Pendant que de mes deux poings minuscules je séchais mes larmes et que, le temps aidant, je me consolais, le Sénégal continuait de couler, insensible à nos malheurs.
Cette indifférence me mettait en fureur :
— Regarde-le, il n'a pas d'âme, rien ne le touche. C'est incroyable, quand même ! Il peut nous arriver n'importe quoi de joyeux ou de dramatique, aucune émotion ! Il se contente de passer.
— Arrête de t'énerver, Marguerite. Tu comprendras plus tard.

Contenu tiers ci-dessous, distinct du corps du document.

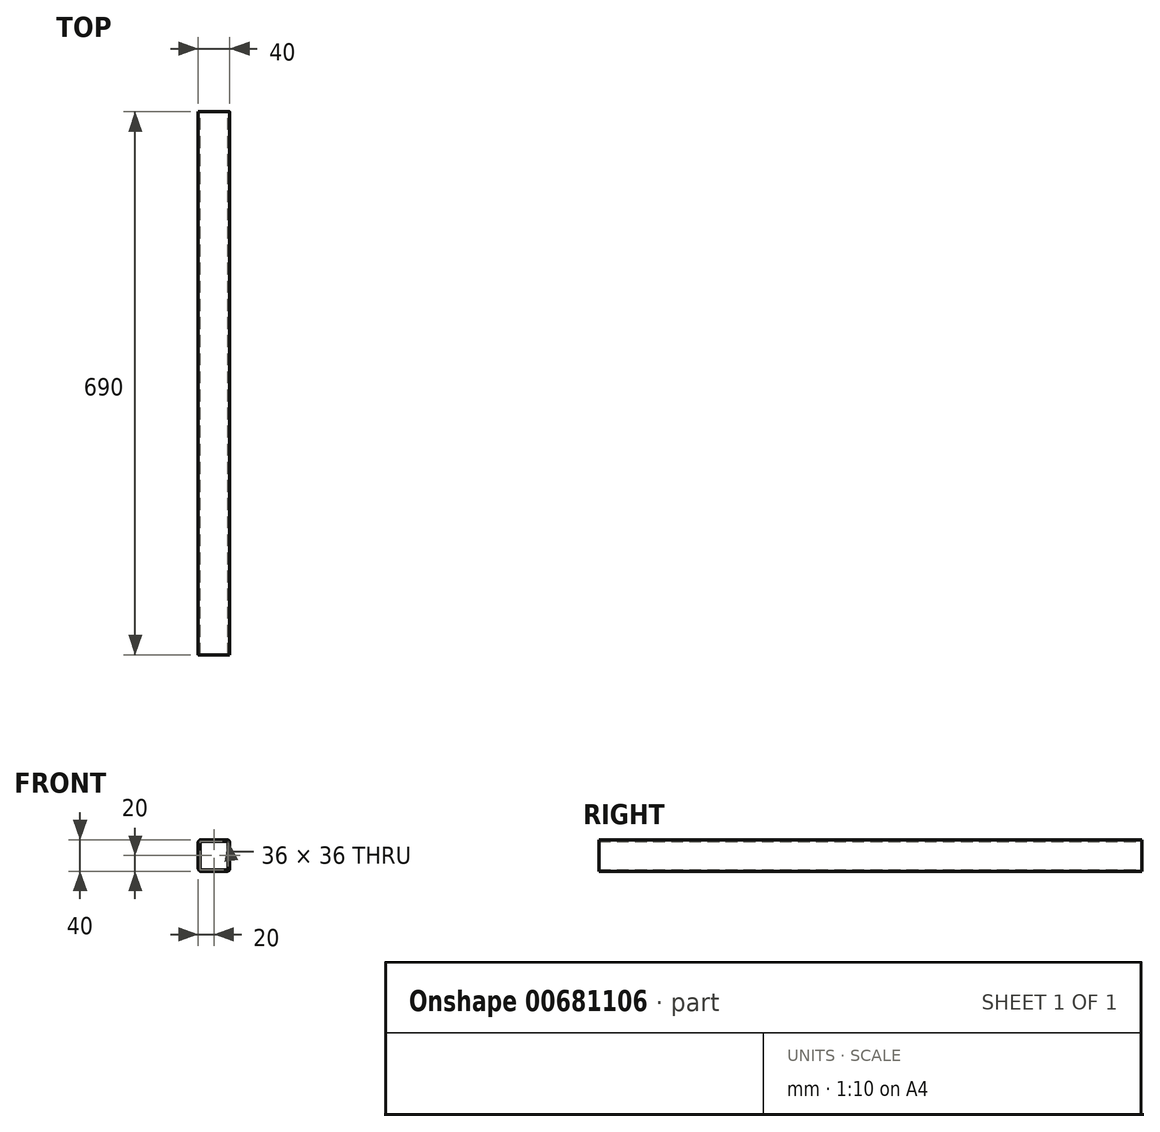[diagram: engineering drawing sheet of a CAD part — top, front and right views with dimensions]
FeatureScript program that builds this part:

Mariama avait raison. L'amitié du fleuve entrerait en moi à son rythme, à la manière exacte qu'il avait d'enfler vers juillet, août, à la saison des crues. Lente, douce. Inexorable. Un beau jour, on se réveillait : il occupait toute la vallée. Dès l'âge de cinq, six ans, je ne pouvais déjà plus me passer du Sénégal. À toute heure du jour, j'avais besoin de vérifier, d'un coup d'œil, sa présence. Et souvent, la nuit, sortant d'un cauchemar, je me glissais à petits pas jusqu'à lui : tu es là ? , parfait, je peux me rendormir. Chaque fois, je me laissais envoûter par le long trait bleu. Croyant y voir tantôt un sourire géant, commencé bien avant moi et qui n'aurait pas de fin, tantôt la ligne de mes cahiers sur laquelle je devais dérouler mon écriture. Fermant les yeux, j'entendais sa musique, une seule note infiniment tenue.

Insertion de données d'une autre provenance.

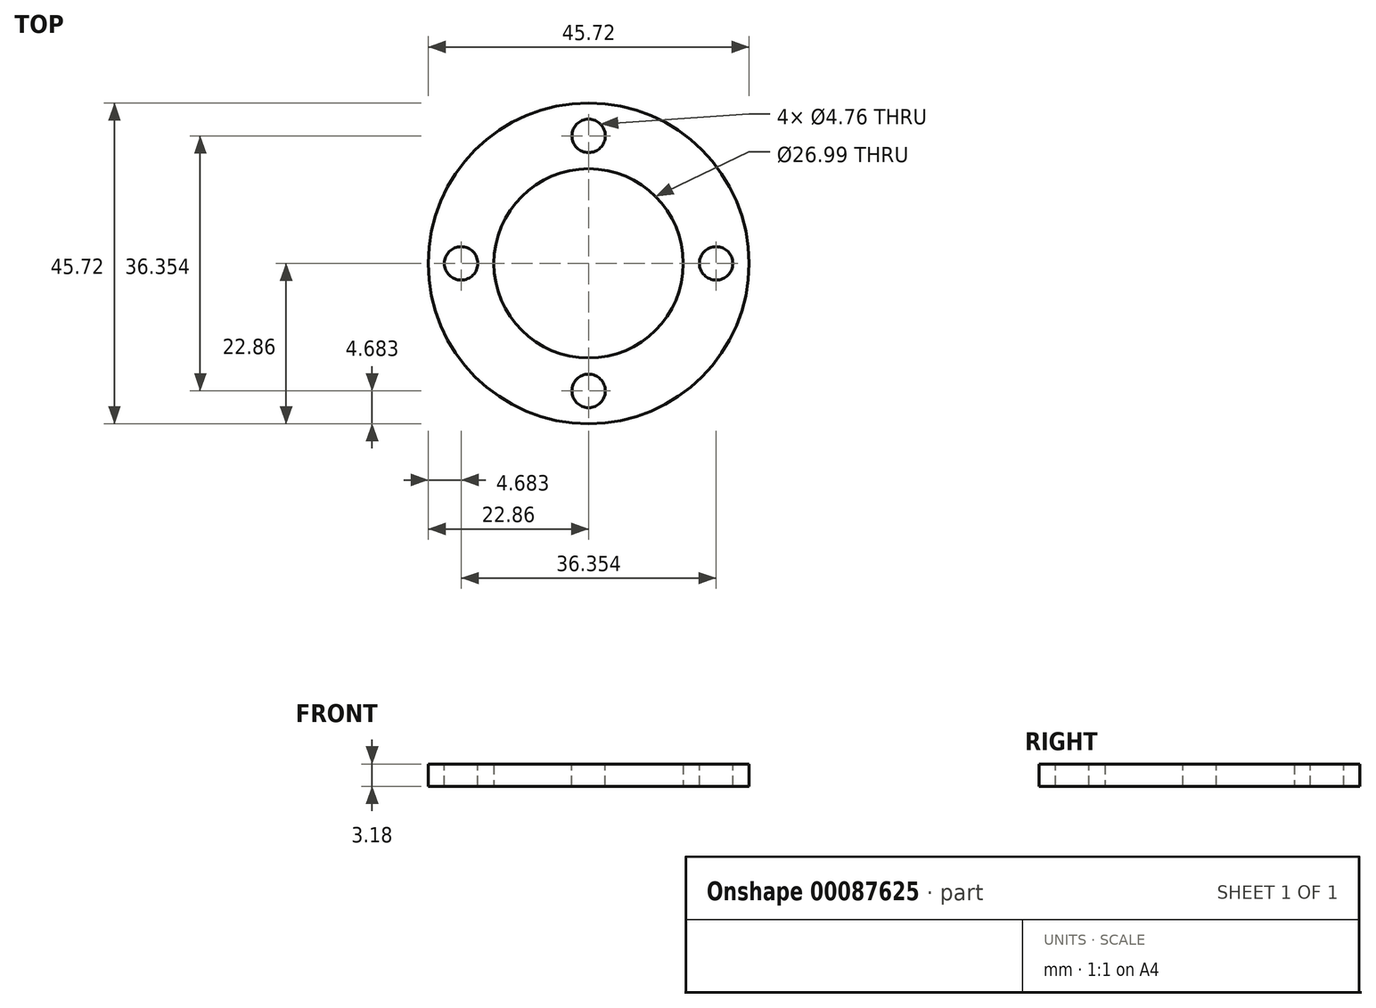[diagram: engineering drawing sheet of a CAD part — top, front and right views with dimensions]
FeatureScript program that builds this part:
annotation { "Feature Type Name" : "Feature", "Feature Type Description" : "" }
export const myFeature = defineFeature(function(context is Context, id is Id, definition is map)
    precondition{}
    {
        {
            var Q0;
            Q0=qCreatedBy(makeId("Top.planeOp"),FACE);
            var sketch = newSketch(context, id + "F0", { "sketchPlane" : qUnion([Q0])});
            skCircle(sketch, "E0", {"center": v(0, 0) * mm, "radius": 22.86 * mm});
            skCircle(sketch, "E1", {"center": v(0, 0) * mm, "radius": 13.5 * mm});
            skSolve(sketch);
        }
        {
            var Q0;
            Q0=makeQuery(id+"F0.imprint","IMPRINT",FACE,{"disambiguationData":[TD([[makeQuery(id+"F0.imprint","IMPRINT",EDGE,{"derivedFrom":sQuery(id+"F0.wireOp",EDGE,"E0")}),1.0]])]});
            extrude(context, id + "F1", {"entities" : qUnion([Q0]), "depth" : 3.17 * mm});
        }
        {
            var Q0;
            Q0=makeQuery(id+"F1.opExtrude","CAP_FACE",FACE,{"disambiguationData":[OSD([sQuery(id+"F0.wireOp",EDGE,"E0"),sQuery(id+"F0.wireOp",EDGE,"E1")])],"isStart":false});
            var sketch = newSketch(context, id + "F2", { "sketchPlane" : qUnion([Q0])});
            skLineSegment(sketch, "E2", {"start": v(0, 22.86) * mm, "end": v(0, 13.5) * mm});
            skCircle(sketch, "E3", {"center": v(0, 18.18) * mm, "radius": 2.38 * mm});
            skCircle(sketch, "E4.1.0", {"center": v(-18.18, 0) * mm, "radius": 2.38 * mm});
            skCircle(sketch, "E4.2.0", {"center": v(0, -18.18) * mm, "radius": 2.38 * mm});
            skCircle(sketch, "E4.3.0", {"center": v(18.18, 0) * mm, "radius": 2.38 * mm});
            skPoint(sketch, "E4.center", {"position": v(0, 0) * mm});
            skSolve(sketch);
        }
        {
            var Q0;
            {var subQ0=sQuery(id+"F2.wireOp",EDGE,"E3");var subQ1=sQuery(id+"F2.wireOp",EDGE,"E2");var subQ2=makeQuery(id+"F2.imprint","INTERSECT",VERTEX,{"disambiguationData":[OD(0.0)],"derivedFrom":[subQ1,subQ0]});Q0=makeQuery(id+"F2.imprint","IMPRINT",FACE,{"disambiguationData":[TD([[makeQuery(id+"F2.imprint","IMPRINT",EDGE,{"disambiguationData":[TD([[subQ2,1.0]])],"derivedFrom":subQ1}),1.0]])]});}
            var Q1;
            {var subQ0=sQuery(id+"F2.wireOp",EDGE,"E3");var subQ1=sQuery(id+"F2.wireOp",EDGE,"E2");var subQ2=makeQuery(id+"F2.imprint","INTERSECT",VERTEX,{"disambiguationData":[OD(0.0)],"derivedFrom":[subQ1,subQ0]});Q1=makeQuery(id+"F2.imprint","IMPRINT",FACE,{"disambiguationData":[TD([[makeQuery(id+"F2.imprint","IMPRINT",EDGE,{"disambiguationData":[TD([[subQ2,1.0]])],"derivedFrom":subQ1}),-1.0]])]});}
            var Q2;
            Q2=makeQuery(id+"F2.imprint","IMPRINT",FACE,{"disambiguationData":[TD([[makeQuery(id+"F2.imprint","IMPRINT",EDGE,{"derivedFrom":sQuery(id+"F2.wireOp",EDGE,"E4.1.0")}),1.0]])]});
            var Q3;
            Q3=makeQuery(id+"F2.imprint","IMPRINT",FACE,{"disambiguationData":[TD([[makeQuery(id+"F2.imprint","IMPRINT",EDGE,{"derivedFrom":sQuery(id+"F2.wireOp",EDGE,"E4.2.0")}),1.0]])]});
            var Q4;
            Q4=makeQuery(id+"F2.imprint","IMPRINT",FACE,{"disambiguationData":[TD([[makeQuery(id+"F2.imprint","IMPRINT",EDGE,{"derivedFrom":sQuery(id+"F2.wireOp",EDGE,"E4.3.0")}),1.0]])]});
            extrude(context, id + "F3", {"entities" : qUnion([Q0, Q1, Q2, Q3, Q4]), "operationType" : NewBodyOperationType.REMOVE, "oppositeDirection" : true, "depth" : 25.4 * mm});
        }
    });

Cette passion suscitait l'irritation familiale.
— Marguerite, cesse d'embêter le fleuve, ou il va s'en aller couler ailleurs.
— Marguerite, tu crois peut-être que c'est dans le fleuve que tu vas apprendre à lire ?

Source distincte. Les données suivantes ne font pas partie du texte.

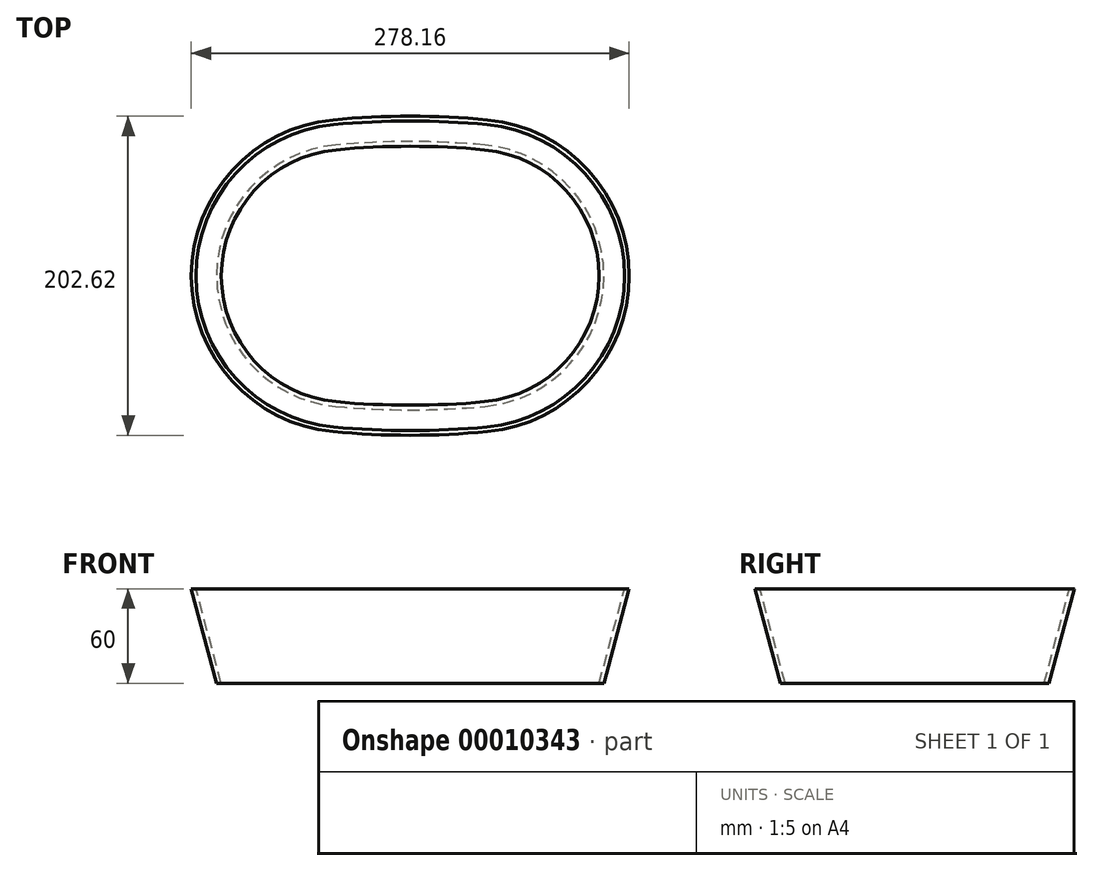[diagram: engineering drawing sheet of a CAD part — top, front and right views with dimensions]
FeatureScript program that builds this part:
annotation { "Feature Type Name" : "Feature", "Feature Type Description" : "" }
export const myFeature = defineFeature(function(context is Context, id is Id, definition is map)
    precondition{}
    {
        {
            var Q0;
            Q0=qCreatedBy(makeId("Top.planeOp"),FACE);
            var sketch = newSketch(context, id + "F0", { "sketchPlane" : qUnion([Q0])});
            skPoint(sketch, "E0.rect.middle", {"position": v(0, 0) * mm});
            skArc(sketch, "E1", {"start": v(-47.23, 80) * mm, "mid": v(-120, 0) * mm, "end": v(-47.23, -80) * mm});
            skLineSegment(sketch, "E2", {"start": v(0, 0) * mm, "end": v(-39.64, 0) * mm, "construction": true});
            skArc(sketch, "E3", {"start": v(47.23, 80) * mm, "mid": v(0, 82.24) * mm, "end": v(-47.23, 80) * mm});
            skLineSegment(sketch, "E4", {"start": v(0, -417.76) * mm, "end": v(0, 0) * mm, "construction": true});
            skLineSegment(sketch, "E5.rect.bottom", {"start": v(47.23, -80) * mm, "end": v(-47.23, -80) * mm, "construction": true});
            skLineSegment(sketch, "E5.rect.top", {"start": v(47.23, 80) * mm, "end": v(-47.23, 80) * mm, "construction": true});
            skArc(sketch, "E6", {"start": v(-47.23, -80) * mm, "mid": v(0, -82.24) * mm, "end": v(47.23, -80) * mm});
            skLineSegment(sketch, "E7", {"start": v(-120, 0) * mm, "end": v(120, 0) * mm, "construction": true});
            skArc(sketch, "E8", {"start": v(120, 0) * mm, "mid": v(99.09, 54.07) * mm, "end": v(47.23, 80) * mm});
            skArc(sketch, "E9", {"start": v(47.23, -80) * mm, "mid": v(99.09, -54.07) * mm, "end": v(120, 0) * mm});
            skSolve(sketch);
        }
        {
            var Q0;
            Q0=qCreatedBy(makeId("Front.planeOp"),FACE);
            var sketch = newSketch(context, id + "F1", { "sketchPlane" : qUnion([Q0])});
            skLineSegment(sketch, "E10", {"start": v(120, 0) * mm, "end": v(136.08, 60) * mm});
            skLineSegment(sketch, "E11", {"start": v(136.08, 60) * mm, "end": v(139.08, 60) * mm});
            skLineSegment(sketch, "E12", {"start": v(139.08, 60) * mm, "end": v(123, 0) * mm});
            skLineSegment(sketch, "E13", {"start": v(123, 0) * mm, "end": v(120, 0) * mm});
            skSolve(sketch);
        }
        {
            var Q0;
            Q0 = qSketchRegion(id + "F1", true);
            var Q1;
            Q1=sQuery(id+"F0.wireOp",EDGE,"E8");
            var Q2;
            Q2=sQuery(id+"F0.wireOp",EDGE,"E3");
            var Q3;
            Q3=sQuery(id+"F0.wireOp",EDGE,"E1");
            var Q4;
            Q4=sQuery(id+"F0.wireOp",EDGE,"E6");
            var Q5;
            Q5=sQuery(id+"F0.wireOp",EDGE,"E9");
            sweep(context, id + "F2", {"profiles" : qUnion([Q0]), "path" : qUnion([Q1, Q2, Q3, Q4, Q5])});
        }
    });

— Marguerite, si tu continues, on t'envoie chez nos cousins sans eau, dans le désert, à Yélimané.
Mais ce n'étaient que des colères feintes. Mes parents savaient qu'ils ne pouvaient rêver pour leur fille meilleur éducateur qu'un fleuve. Ils protestaient donc pour la forme, et pour le voisinage. Puis venaient s'asseoir près de moi, tantôt l'un, tantôt l'autre, et complétaient l'enseignement.
— Bien sûr, me disait mon père, rien de ce que je vais te raconter n'est vrai. Les savants ont dressé la liste de tout ce qui vit vraiment dans le Sénégal, je te la montrerai si tu veux, tous les animaux et toutes les plantes. Mais…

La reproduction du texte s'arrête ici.